TASK BRIEF
Among the entries below, find the lines that hold the word "input" and report them.

*** Opening RECORD SET ***

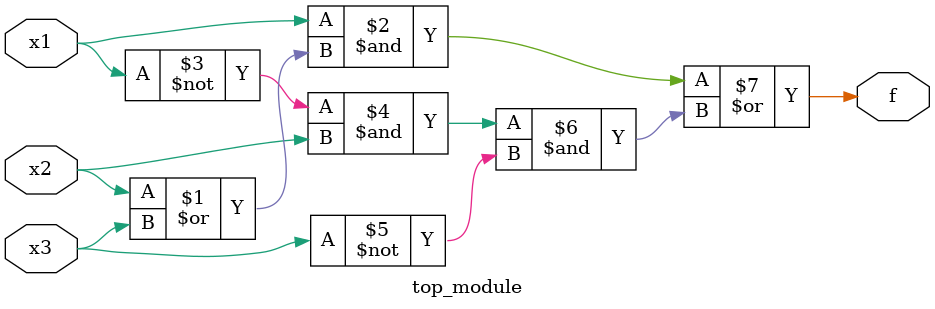
<source format=v>
module top_module( 
    input x3,
    input x2,
    input x1,  // three inputs
    output f   // one output
);
    assign f = x1&(x2|x3)|(~x1&x2&~x3);
endmodule
</source>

*** Closing RECORD SET ***

REPLY
    input x3,
    input x2,
    input x1,  // three inputs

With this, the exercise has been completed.